Want more knowledge around the benefits? Check out my blog HERE. Alternatively feel free to reach out directly to me! –  moverightep@gmail.com

Now that we have a backstory behind the benefits, the question remains which is for you?

First and foremost, have a clear understanding of your goal. This will dictate how much of each you will perform.

The truth is you require both for healthy living. Your goal might be more specific than that though, perhaps you wish to participate in a body building competition – here I would implore you to utilise both, but heavily focus on the strengthening / weighted aspects of training. Marathon runner? Again utilise both methods but shift your attention towards the cardiovascular components of training.

Life requires balance.

  1. Start with a goal – I have shown you how through a blog linked HERE.
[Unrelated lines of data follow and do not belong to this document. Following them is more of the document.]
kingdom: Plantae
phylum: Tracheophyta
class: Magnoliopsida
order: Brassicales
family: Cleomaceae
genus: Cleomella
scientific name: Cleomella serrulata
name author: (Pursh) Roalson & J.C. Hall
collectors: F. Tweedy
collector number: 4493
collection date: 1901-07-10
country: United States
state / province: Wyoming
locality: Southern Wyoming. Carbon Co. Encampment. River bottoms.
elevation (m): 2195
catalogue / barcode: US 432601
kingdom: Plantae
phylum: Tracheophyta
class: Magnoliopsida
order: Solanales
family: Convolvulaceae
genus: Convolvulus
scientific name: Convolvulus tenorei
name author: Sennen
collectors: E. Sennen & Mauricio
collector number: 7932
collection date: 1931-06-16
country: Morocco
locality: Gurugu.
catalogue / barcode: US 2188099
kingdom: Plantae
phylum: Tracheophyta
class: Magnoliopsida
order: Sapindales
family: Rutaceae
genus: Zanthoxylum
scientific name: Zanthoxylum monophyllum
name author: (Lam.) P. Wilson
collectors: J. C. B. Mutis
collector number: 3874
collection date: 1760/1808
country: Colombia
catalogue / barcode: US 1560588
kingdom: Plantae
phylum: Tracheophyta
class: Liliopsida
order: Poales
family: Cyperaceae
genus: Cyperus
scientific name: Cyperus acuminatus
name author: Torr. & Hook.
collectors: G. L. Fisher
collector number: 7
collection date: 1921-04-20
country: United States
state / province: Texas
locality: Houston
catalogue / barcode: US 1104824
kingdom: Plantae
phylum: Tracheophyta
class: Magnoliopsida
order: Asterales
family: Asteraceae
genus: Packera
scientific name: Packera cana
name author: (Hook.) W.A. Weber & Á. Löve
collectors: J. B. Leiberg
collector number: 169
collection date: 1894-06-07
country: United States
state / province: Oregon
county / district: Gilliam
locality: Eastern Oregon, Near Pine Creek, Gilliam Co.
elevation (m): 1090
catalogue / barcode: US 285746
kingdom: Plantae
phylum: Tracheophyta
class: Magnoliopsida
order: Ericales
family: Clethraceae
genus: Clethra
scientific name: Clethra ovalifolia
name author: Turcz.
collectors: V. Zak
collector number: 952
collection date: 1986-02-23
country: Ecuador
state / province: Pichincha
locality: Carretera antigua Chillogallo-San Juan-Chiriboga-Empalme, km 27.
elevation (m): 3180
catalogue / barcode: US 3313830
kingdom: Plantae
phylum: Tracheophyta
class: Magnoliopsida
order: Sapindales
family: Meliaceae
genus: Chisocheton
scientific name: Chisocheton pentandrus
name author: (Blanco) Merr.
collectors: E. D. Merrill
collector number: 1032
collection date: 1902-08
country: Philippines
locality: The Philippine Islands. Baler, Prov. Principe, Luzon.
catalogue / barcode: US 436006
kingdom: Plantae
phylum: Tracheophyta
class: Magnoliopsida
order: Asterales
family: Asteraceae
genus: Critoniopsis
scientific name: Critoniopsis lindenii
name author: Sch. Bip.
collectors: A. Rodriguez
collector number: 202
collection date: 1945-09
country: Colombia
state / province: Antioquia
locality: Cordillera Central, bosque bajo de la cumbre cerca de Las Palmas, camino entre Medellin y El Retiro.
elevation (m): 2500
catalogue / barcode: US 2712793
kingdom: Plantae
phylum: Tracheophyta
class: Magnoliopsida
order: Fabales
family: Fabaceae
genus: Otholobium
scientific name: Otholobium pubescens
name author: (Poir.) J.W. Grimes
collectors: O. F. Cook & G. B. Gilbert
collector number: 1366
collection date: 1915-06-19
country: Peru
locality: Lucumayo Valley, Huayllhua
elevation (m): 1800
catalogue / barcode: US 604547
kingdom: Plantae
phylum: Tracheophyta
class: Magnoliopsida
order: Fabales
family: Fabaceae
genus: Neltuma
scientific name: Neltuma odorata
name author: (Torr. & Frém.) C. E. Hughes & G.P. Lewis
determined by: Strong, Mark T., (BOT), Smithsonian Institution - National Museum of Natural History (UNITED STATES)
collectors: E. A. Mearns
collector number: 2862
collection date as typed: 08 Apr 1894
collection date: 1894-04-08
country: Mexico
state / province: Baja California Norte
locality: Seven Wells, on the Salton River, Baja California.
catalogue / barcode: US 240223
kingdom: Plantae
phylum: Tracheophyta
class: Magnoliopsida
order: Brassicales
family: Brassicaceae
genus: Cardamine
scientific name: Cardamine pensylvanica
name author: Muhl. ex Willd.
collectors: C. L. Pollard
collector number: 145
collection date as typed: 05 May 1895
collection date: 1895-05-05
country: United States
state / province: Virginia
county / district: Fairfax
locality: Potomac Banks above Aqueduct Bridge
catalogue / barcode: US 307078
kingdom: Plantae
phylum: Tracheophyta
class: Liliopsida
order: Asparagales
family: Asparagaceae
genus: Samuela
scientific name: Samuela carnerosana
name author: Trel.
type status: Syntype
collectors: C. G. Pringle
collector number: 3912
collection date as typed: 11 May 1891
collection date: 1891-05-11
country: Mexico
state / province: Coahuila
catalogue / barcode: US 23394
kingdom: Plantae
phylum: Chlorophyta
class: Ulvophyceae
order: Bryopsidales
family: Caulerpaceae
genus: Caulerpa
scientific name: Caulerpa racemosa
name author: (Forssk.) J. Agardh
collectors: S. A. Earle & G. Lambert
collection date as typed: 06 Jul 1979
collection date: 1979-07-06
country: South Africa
2. Check out the current physical activity guidelines HERE. This will point you in the right direction for how much you require.

3. Start working towards your goal! Develop your plan whilst setting goals and aim for high adherence over a long period of time. This will lead you to success in your goal!

I must mention my bias is primarily towards weights, throughout my life I have engaged extensively with both forms of training and my personal preference is with weights. This however does not impact my statement that we require both!